Мы топали дальше, не выключая радио. И настроение наше понемногу портилось. Чем дольше мы слушали, тем больше убеждались, что происходящее на этой планете совсем не похоже на то, к чему мы привыкли и чего ждали. Хотя во многих деталях сходство очень даже прослеживалось.

С Рождественского бульвара мы свернули на Большую Лубянку. Движения автомобилей и прочих признаков шумной рутины большого города по-прежнему не наблюдалось. Припаркованные по обочинам легковушки завалило снегом по самые крыши. Они не трогались с места с ветхозаветных времён, превратившись в большие сугробы.

Дойдя до дома Светы Вертинской, мы всё-таки отважились срезать и потопали по дворам.

Асфальт местами проглядывал из-под наледи – раскорёженный и бугристый. Он и раньше был не намного лучше, за одним исключением – саму наледь давно не посыпали солью или песком, как принято делать в нашем славном отечестве. Мы с Васечкиным резонно предположили, что на него, это самое отечество, нагрянул очередной кризис или сменился губернатор города. Новый чиновник ещё туже затянул управленческие гайки и окончательно урезал в пользу собственного кармана ассигнования на ремонт дорог и наведение порядка на городских территориях.

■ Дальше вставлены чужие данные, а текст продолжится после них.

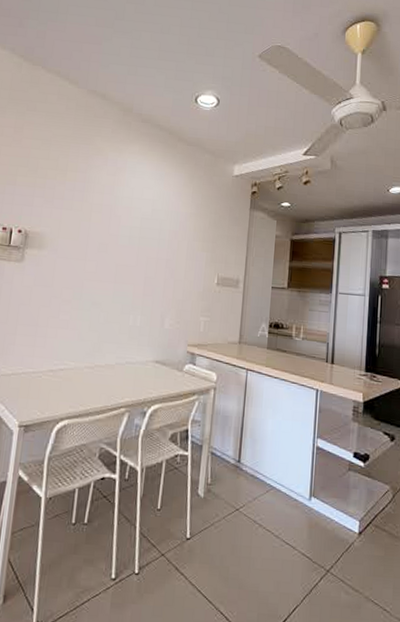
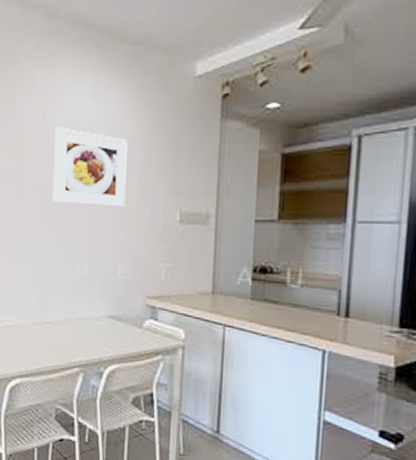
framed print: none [114,199,180,269] -> present [53,127,127,207]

Кучи мусора под снегом, а это безусловно были они, не убирались дворниками со времён татаро-монгольского ига. Вблизи парадных высились баррикады разнообразного хлама, выставленного из квартир по неизвестным причинам. Картина напоминала стихийную распродажу: здесь морозилось много всего, включая дорогую шведскую мебель, телевизоры, холодильники и прочую хозяйственную дребедень разной степени обветшалости. Кое-где попадались почти не припорошенные снегом свеженаваленные горы бытового мусора. Но одна деталь всё же порадовала: возле парадных горели тусклые лампочки.

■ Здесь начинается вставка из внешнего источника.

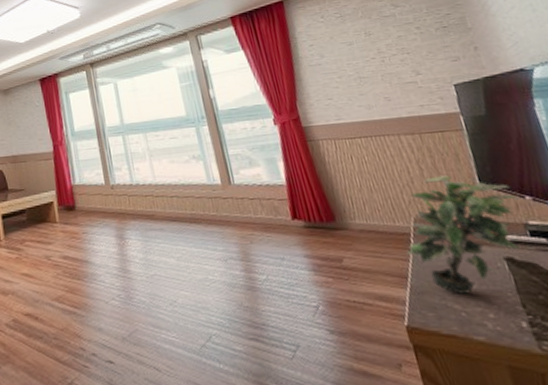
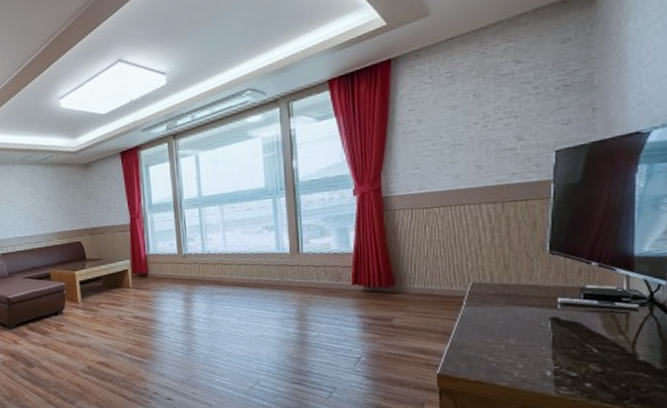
potted plant: present [406,175,522,294] -> none [455,243,584,348]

Несколько раз мы замечали прохожих. Они казались привидениями в полумраке дворов. Мы окликали их, но ни один даже не обернулся. Всякий раз прохожие прибавляли шаг при звуке наших голосов, стараясь побыстрее скрыться в темноте. В тусклом неровном свете мы не успевали разглядеть их лица.

Сияние неба давало больше света, чём лампочки возле парадных. Но не луна и звёзды, как мы привыкли с рождения – их не было видно совсем за сплошным одеялом тяжёлой свинцовой облачности. Сияние источали тучи, оно разбегалось сполохами и переливалось небесными гранями, словно отражая морские волны. Такого в Москве я отродясь не видел, северное сияние – вот это да!

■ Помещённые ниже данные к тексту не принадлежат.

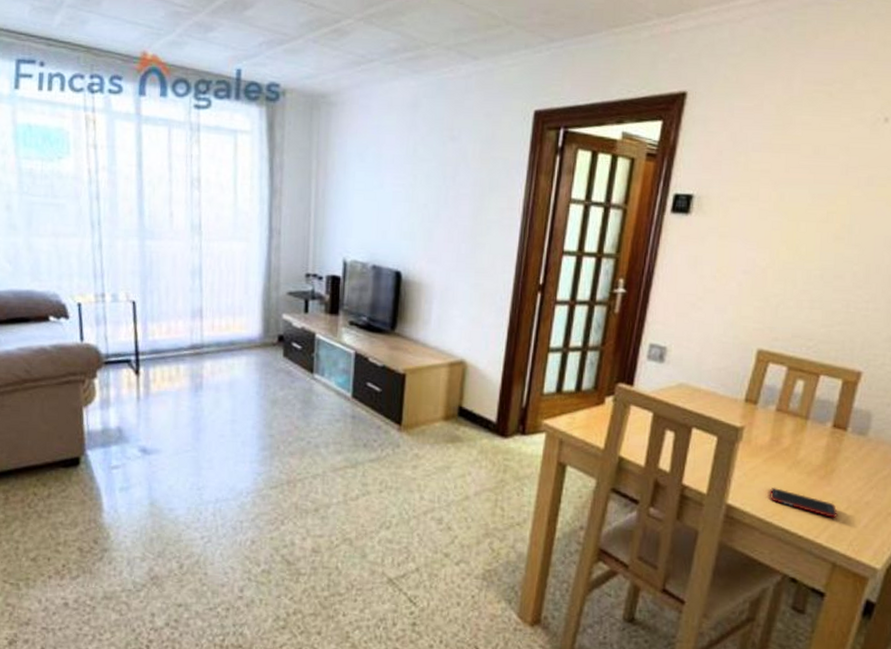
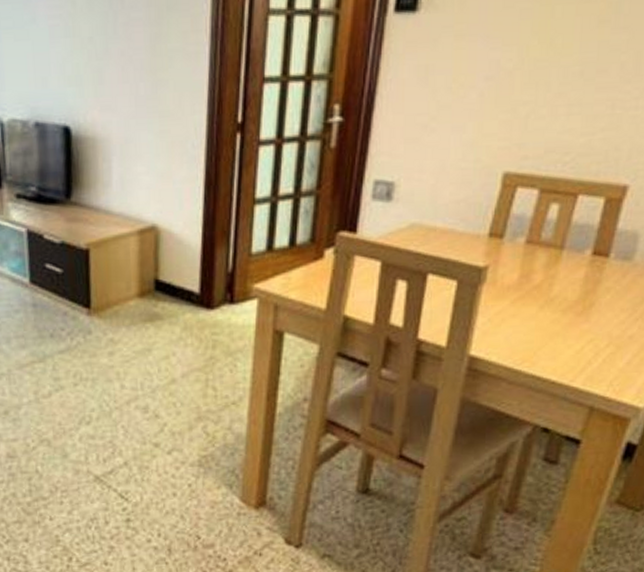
cell phone: present [770,487,838,519] -> none [519,330,596,359]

– Похоже на радиоактивный эффект, – промямлил Васечкин настороженно. – Он поёжился и запахнулся в воротник поплотнее.
 
Снег сыпался манной крупой. Сухой и неестественно мелкий, он серебрился в подсветке сияющих туч. Сказочное зрелище и волшебное, как в канун Рождества. Вот только очень не доброе.

С Рорканом вчера удалось удачно договориться. Он доставил нас до родной планеты на своём звездолёте, а мы расплатились с ним ментальными трофеями добытыми в ноль-информационных мирах. Подписали во всех отношениях выгодный для него контракт, но и сами взамен получили желаемое – вернули свой истинный облик, школьников девятого класса.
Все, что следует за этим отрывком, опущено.